**Extracto de datos**

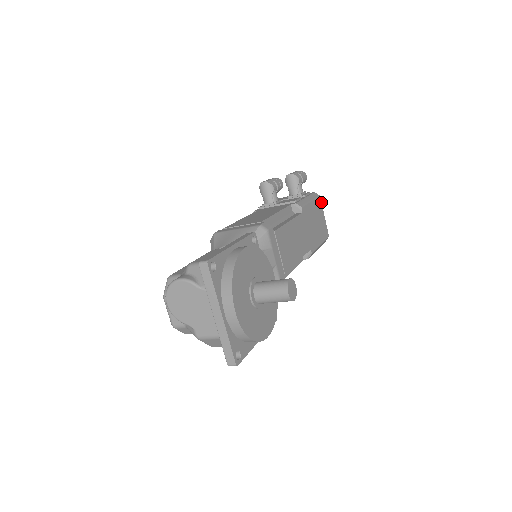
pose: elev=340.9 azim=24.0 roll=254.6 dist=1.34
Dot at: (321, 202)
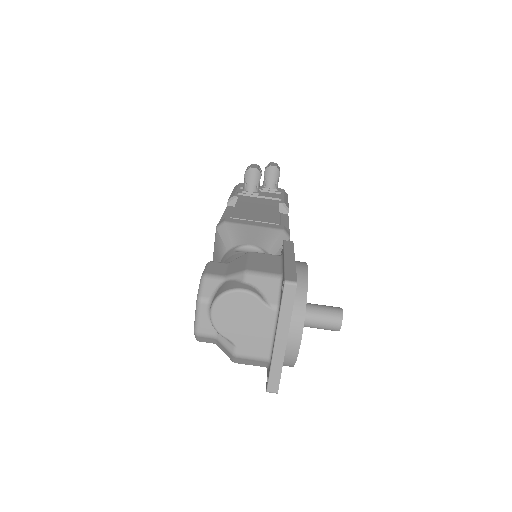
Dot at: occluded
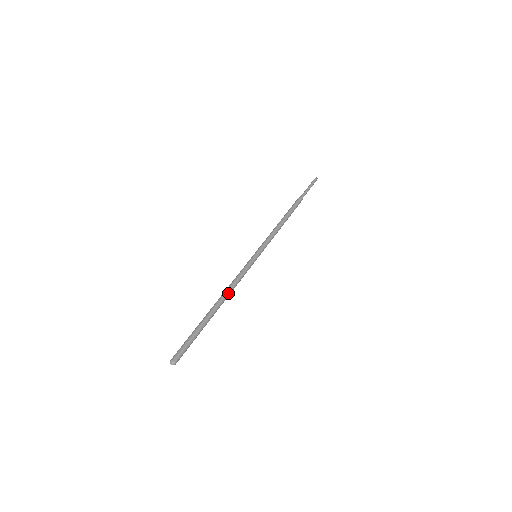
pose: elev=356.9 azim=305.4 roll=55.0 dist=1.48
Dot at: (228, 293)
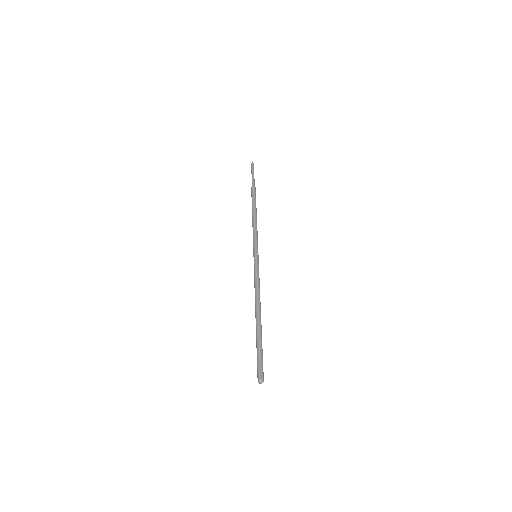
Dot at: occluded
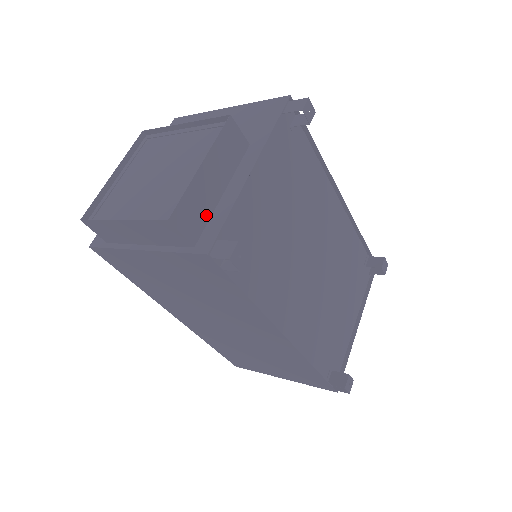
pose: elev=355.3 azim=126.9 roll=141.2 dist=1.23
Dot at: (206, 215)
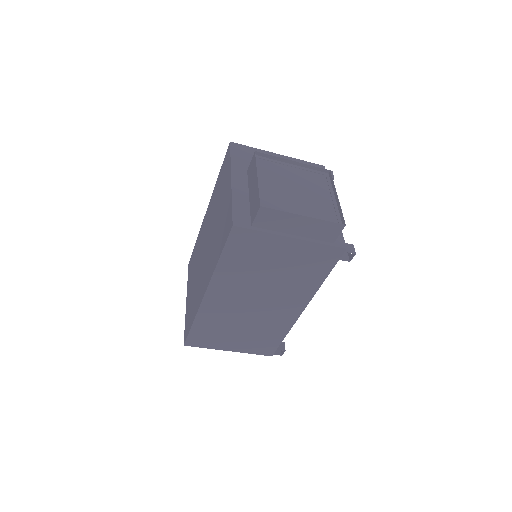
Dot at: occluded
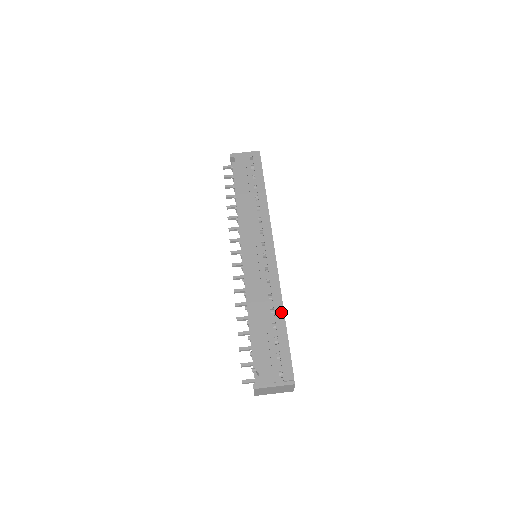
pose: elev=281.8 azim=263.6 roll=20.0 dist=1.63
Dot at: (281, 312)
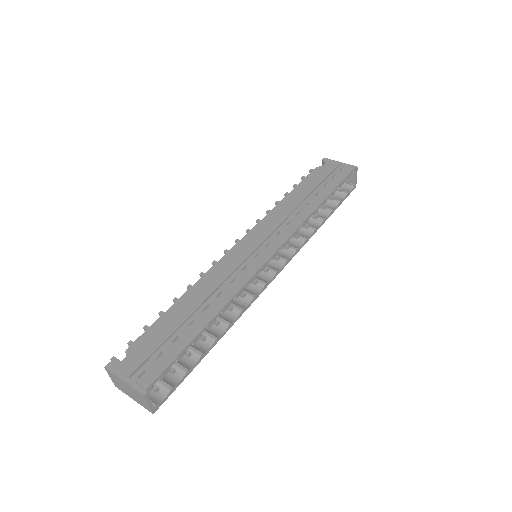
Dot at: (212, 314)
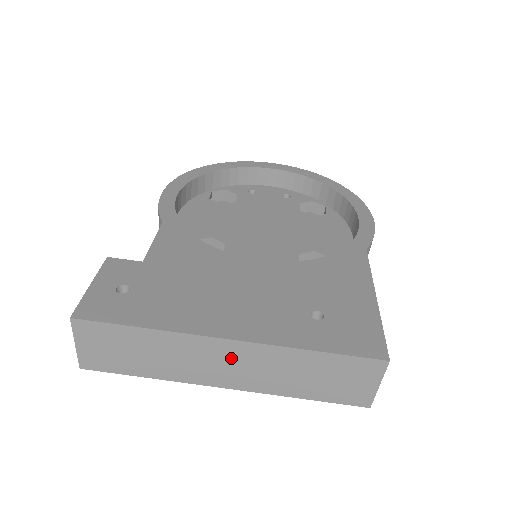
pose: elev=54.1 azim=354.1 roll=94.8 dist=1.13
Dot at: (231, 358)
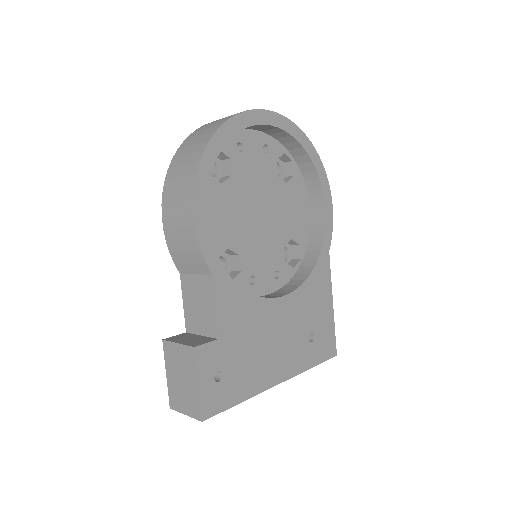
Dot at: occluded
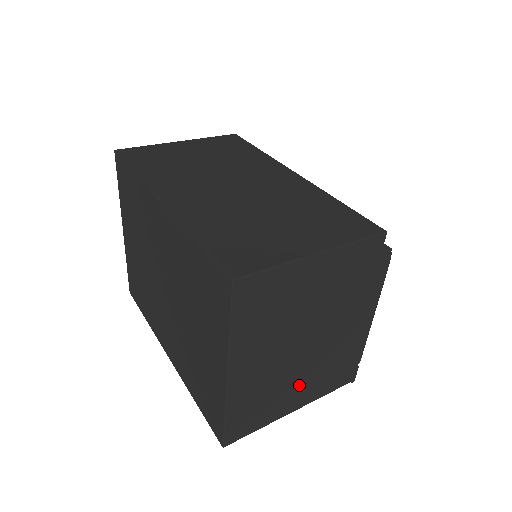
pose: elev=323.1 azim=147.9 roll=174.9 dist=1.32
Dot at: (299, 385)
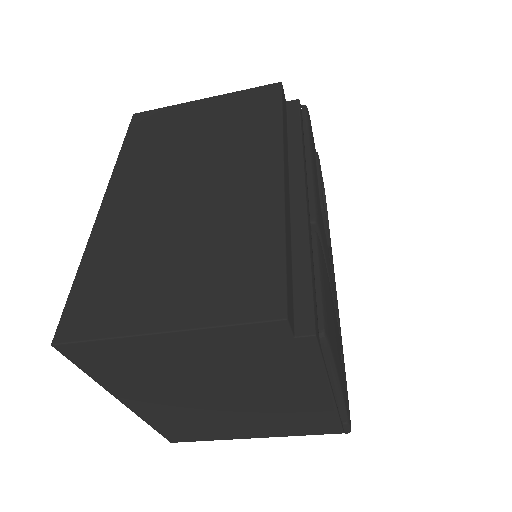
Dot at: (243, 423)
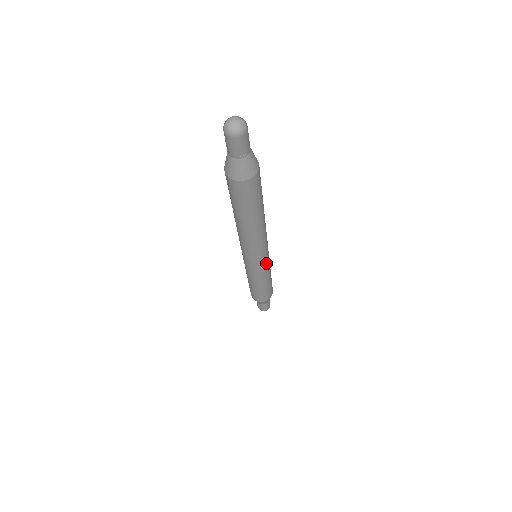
* * *
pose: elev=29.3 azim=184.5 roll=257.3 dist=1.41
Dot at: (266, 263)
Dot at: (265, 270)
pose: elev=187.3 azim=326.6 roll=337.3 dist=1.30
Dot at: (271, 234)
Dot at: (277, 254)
...
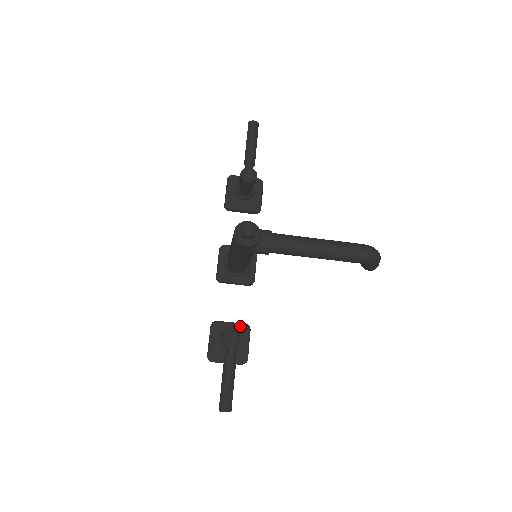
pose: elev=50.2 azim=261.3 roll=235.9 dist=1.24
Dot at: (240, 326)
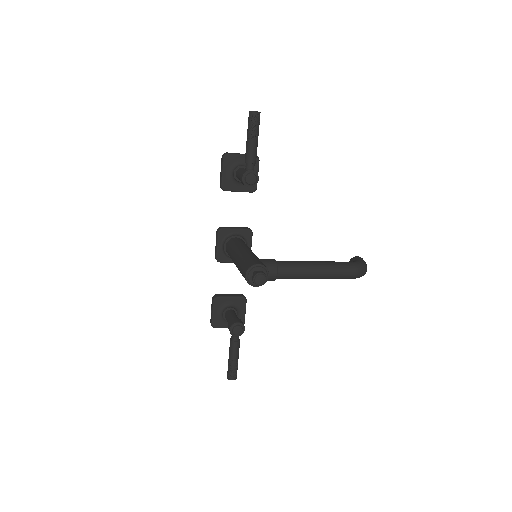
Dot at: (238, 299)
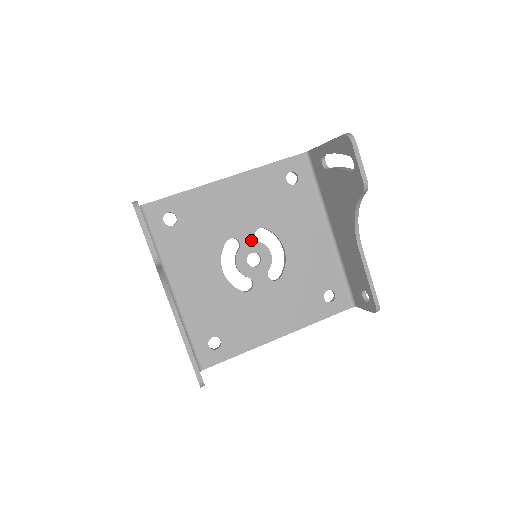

**Ejercicio propuesto**
Reescribe todo lo que va desde la línea que contiene "pose: elev=29.3 azim=184.5" hasta la línea que contiene "Dot at: (265, 270)", ambas incluidas, sustituyendo "dist=1.41" por "dist=1.50" y sin alterar nada más.

**Resultado del ejercicio**
pose: elev=29.3 azim=184.5 roll=257.3 dist=1.50
Dot at: (266, 263)
Dot at: (265, 270)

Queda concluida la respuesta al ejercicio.